--- AIM OF THE EXERCISE ---
The listing below should be reproduced exactly, with the pictures omitted.

DATA FOR THIS EXERCISE: Begin

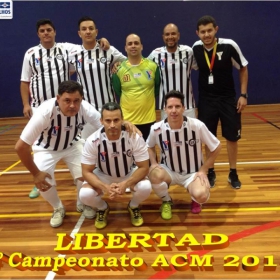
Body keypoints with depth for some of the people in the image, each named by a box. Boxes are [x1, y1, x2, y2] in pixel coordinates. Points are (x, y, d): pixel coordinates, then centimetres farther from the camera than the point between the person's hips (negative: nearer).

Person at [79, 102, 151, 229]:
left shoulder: (135, 137, -28)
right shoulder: (92, 141, -26)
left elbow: (144, 167, -21)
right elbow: (86, 172, -19)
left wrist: (125, 184, -38)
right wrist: (105, 187, -37)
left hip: (129, 174, 0)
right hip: (103, 175, 0)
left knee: (145, 187, -30)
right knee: (85, 195, -27)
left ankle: (133, 207, 7)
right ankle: (102, 208, 11)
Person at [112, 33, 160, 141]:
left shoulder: (153, 66, -2)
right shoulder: (119, 69, -2)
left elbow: (158, 89, 8)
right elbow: (116, 94, 4)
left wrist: (152, 105, 10)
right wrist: (119, 115, 6)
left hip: (149, 119, 1)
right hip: (126, 119, 0)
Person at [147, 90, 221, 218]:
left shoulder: (197, 126, -21)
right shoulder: (156, 129, -16)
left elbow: (216, 147, -7)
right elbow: (150, 146, 8)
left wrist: (203, 170, -8)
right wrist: (153, 163, -10)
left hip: (193, 173, -1)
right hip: (169, 171, 2)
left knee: (201, 195, -32)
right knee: (154, 174, -33)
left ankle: (195, 199, 11)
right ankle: (166, 201, 2)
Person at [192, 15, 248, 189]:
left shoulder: (229, 46, -16)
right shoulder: (196, 48, -7)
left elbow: (243, 68, -4)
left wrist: (243, 94, -8)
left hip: (228, 98, -2)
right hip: (206, 99, 2)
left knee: (232, 137, 6)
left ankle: (233, 173, 22)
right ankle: (211, 172, 23)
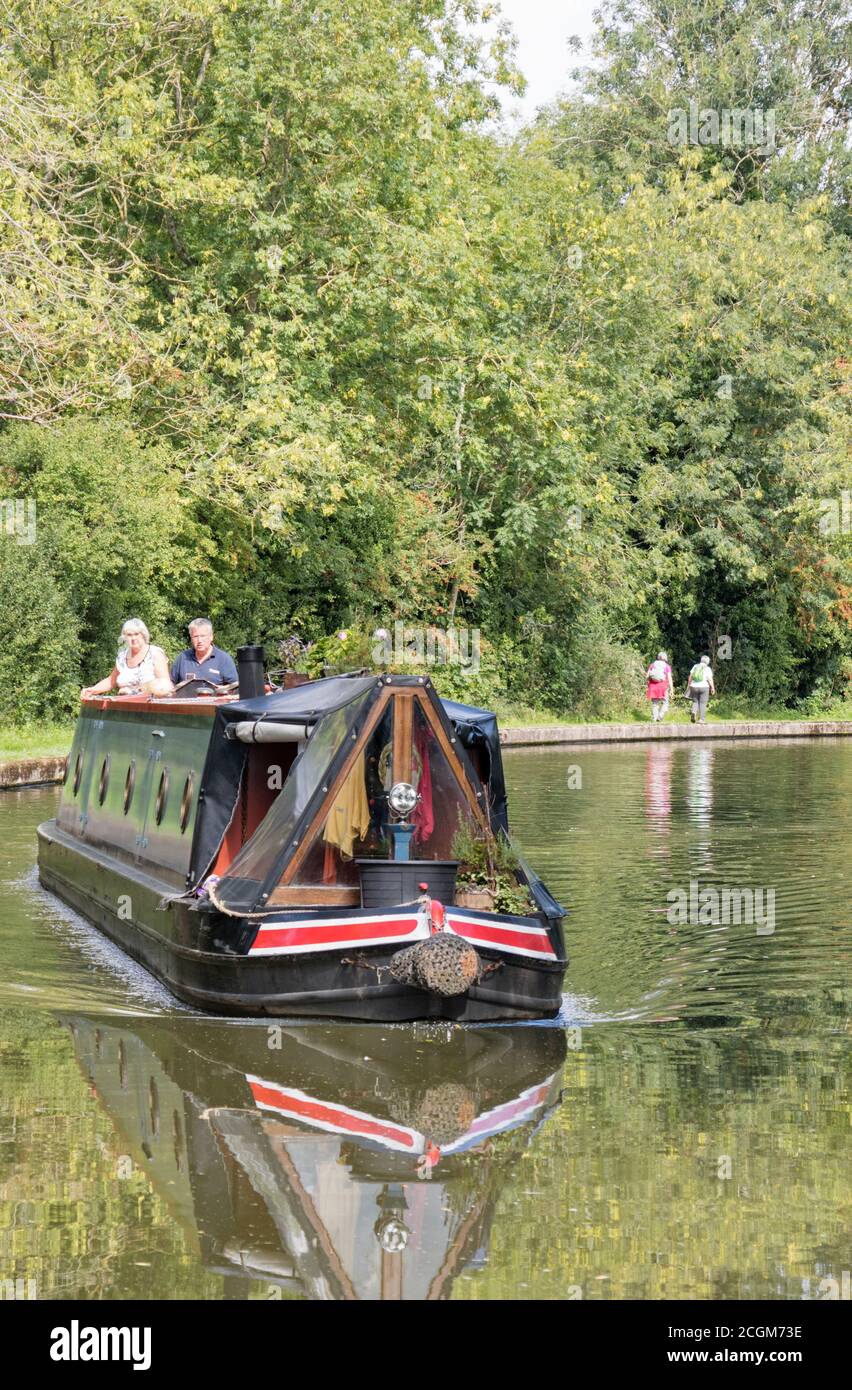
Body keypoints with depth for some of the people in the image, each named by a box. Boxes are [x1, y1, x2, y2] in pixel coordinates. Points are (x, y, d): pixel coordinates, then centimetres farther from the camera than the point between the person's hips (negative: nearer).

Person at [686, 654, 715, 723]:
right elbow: (710, 679, -9)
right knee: (703, 703, 3)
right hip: (704, 687, -3)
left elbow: (690, 677, 6)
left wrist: (688, 686, 14)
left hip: (694, 687, 3)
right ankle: (701, 719, -1)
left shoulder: (695, 666, 7)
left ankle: (693, 712, -16)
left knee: (695, 702, 12)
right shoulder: (707, 669, -4)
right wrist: (713, 688, -2)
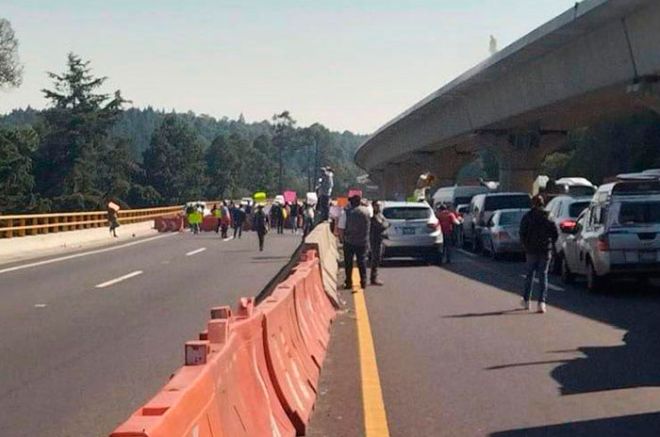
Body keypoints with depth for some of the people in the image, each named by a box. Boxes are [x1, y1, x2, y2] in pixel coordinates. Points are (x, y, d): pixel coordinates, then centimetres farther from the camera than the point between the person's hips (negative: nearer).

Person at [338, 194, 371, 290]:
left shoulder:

DATA FOR THIS EXERCISE: End

--- SOLUTION TO THIS EXERCISE ---
Body keypoints with depth for some of the people in the image, each named by a box. Boxes are [x1, y1, x2, y2] in pixel coordinates. Points are (x, y, d): pixel coordinates, then centimetres farther from the camera than the point between the person's hips (negative: nearer).

Person at [79, 102, 151, 229]:
left shoulder: (135, 137, -28)
right shoulder: (92, 141, -26)
left elbow: (144, 167, -21)
right elbow: (86, 172, -19)
left wrist: (125, 184, -38)
right wrist: (105, 187, -37)
left hip: (129, 174, 0)
right hip: (103, 175, 0)
left knee: (145, 187, -30)
right knee: (85, 195, -27)
left ankle: (133, 207, 7)
right ankle: (102, 208, 11)
Person at [112, 33, 160, 141]:
left shoulder: (153, 66, -2)
right shoulder: (119, 69, -2)
left elbow: (158, 89, 8)
right elbow: (116, 94, 4)
left wrist: (152, 105, 10)
right wrist: (119, 115, 6)
left hip: (149, 119, 1)
right hip: (126, 119, 0)
Person at [147, 90, 221, 218]:
left shoulder: (197, 126, -21)
right shoulder: (156, 129, -16)
left elbow: (216, 147, -7)
right elbow: (150, 146, 8)
left wrist: (203, 170, -8)
right wrist: (153, 163, -10)
left hip: (193, 173, -1)
right hip: (169, 171, 2)
left knee: (201, 195, -32)
right knee: (154, 174, -33)
left ankle: (195, 199, 11)
right ankle: (166, 201, 2)
Person at [192, 15, 248, 189]:
left shoulder: (229, 46, -16)
right shoulder: (196, 48, -7)
left elbow: (243, 68, -4)
left wrist: (243, 94, -8)
left hip: (228, 98, -2)
right hip: (206, 99, 2)
left knee: (232, 137, 6)
left ankle: (233, 173, 22)
right ankle: (211, 172, 23)
Body keypoints with depth for some of the people in the image, each named by a box. Boxes are [x1, y1, x2, y2] in pixel coordinates. Points are (x, y, d): pixel coordinates, then centimetres farther from the camera than the point between the person's hips (negative: nearer).

Person at [686, 654, 715, 723]:
right elbow: (710, 679, -9)
right knee: (703, 703, 3)
right hip: (704, 687, -3)
left elbow: (690, 677, 6)
left wrist: (688, 686, 14)
left hip: (694, 687, 3)
right ankle: (701, 719, -1)
left shoulder: (695, 666, 7)
left ankle: (693, 712, -16)
left knee: (695, 702, 12)
right shoulder: (707, 669, -4)
right wrist: (713, 688, -2)
Body keypoints with depth for some of the people in the image, each named by a box. Boxes are [x1, y1, x2, y2] in pixel coordinates. Points are (x, y, d): pixel coordinates, then centimetres farther from the camera than the point between the person's hips (negative: nearer).

Person at [338, 194, 371, 290]:
left shoulder:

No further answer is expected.